More on-site funeral services prompt changes at P.E.I. funeral homes
'It's just convenient to have it at the funeral home,' says one owner
Prince Edward Island funeral homes are seeing more and more people choosing to have services at funeral homes, rather than in churches.
Central Queen's Funeral Home manager Chris Gallant says about 40 per cent of clients choose to have a funeral service on-site, rather than at a church.
He says that's up from about 20 per cent 15 years ago.
As result, the New Glasgow funeral home is planning a major expansion — adding a chapel and an embalming room to the facility.
"The chapel is usually full, and that's a makeshift chapel that we make from the wake room," said Lois Lajeunesse, president of the board of directors for the funeral home.
Fewer church services
Gallant says there are a variety of reasons for choosing using funeral home facilities for services.
"Some people are looking for a non-denominational type service. And maybe they're not attached to any particular local church in the area. And so we offer the chapel service to them."
Space may also be a factor, especially if a larger funeral service is planned.
"Some of the rural churches are smaller. And so we may offer a larger space in our area," Gallant said.
Trend at many funeral homes
Owners of several other Island funeral homes say they've noticed a similar trend.
David Smith, the owner of Rooney Funeral Home in Alberton said he decided to add a chapel two years ago, based on demand from clients.

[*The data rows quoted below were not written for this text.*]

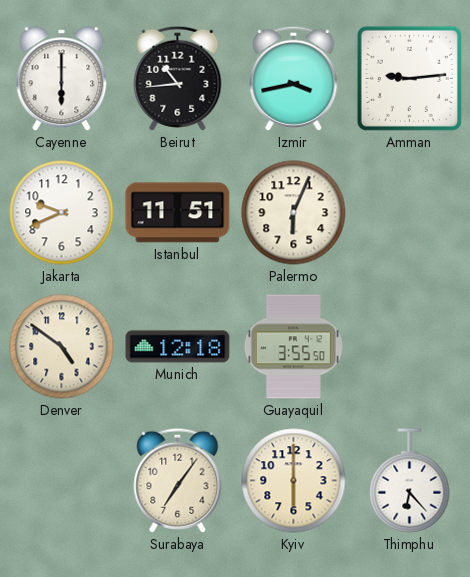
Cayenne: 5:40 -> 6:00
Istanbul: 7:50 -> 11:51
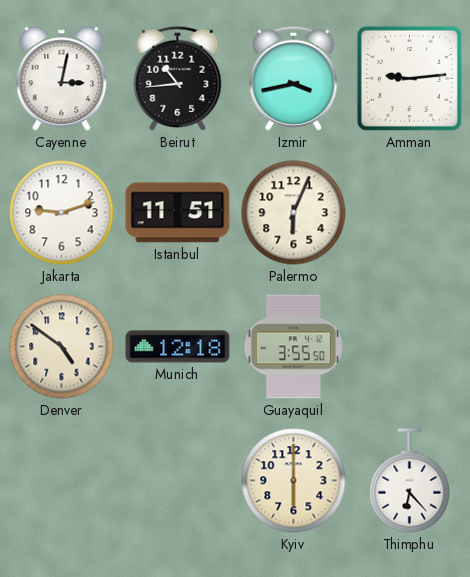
Cayenne: 6:00 -> 3:02
Jakarta: 9:41 -> 9:12
Surabaya: 7:06 -> none
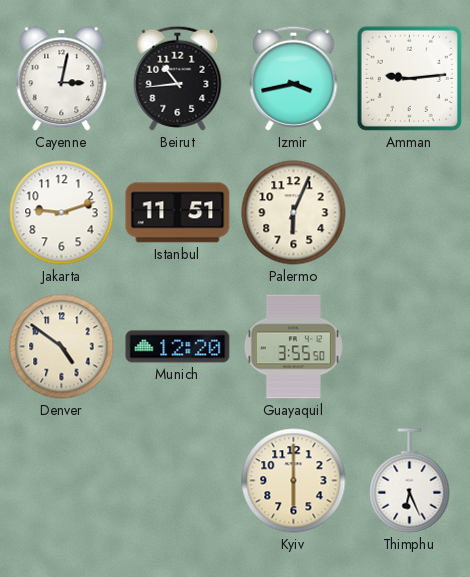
Munich: 12:18 -> 12:20
Thimphu: 6:23 -> 6:26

We find that things get very congested.- Chris Gallant, Central Queen's Funeral Home
He said most Catholic families still opt for a church service.
But those from other denominations and non-churchgoers are increasingly opting for a funeral home service, he said.
"It's just convenient to have it at the funeral home."
The owners of MacLean Funeral Home Swan Chapel in Charlottetown and Moase Funeral Home in Summerside also said they've noticed more people opting for on-site services in recent years.
The current room used for funeral services at Central Queen's Funeral Home can fit about 160 people. Lajeunesse said there are often people sitting in the adjacent overflow area, and sometimes people are even standing.
Plans for facility's new chapel include space for 180 seats, with more overflow space.
Gallant said having more space and seating for funerals and for wakes is important.
"We find that things get very congested. And so giving people a place to sit down is certainly something we want to be able to do," he said.
He said he's particularly concerned about having enough seating for elderly people, and people with mobility issues.
Staff presented initial plans for the expansion during the funeral home's annual general meeting Saturday, and members voted to move forward with the process.
Gallant said he hopes to have plans finalized and for work to start as soon as possible.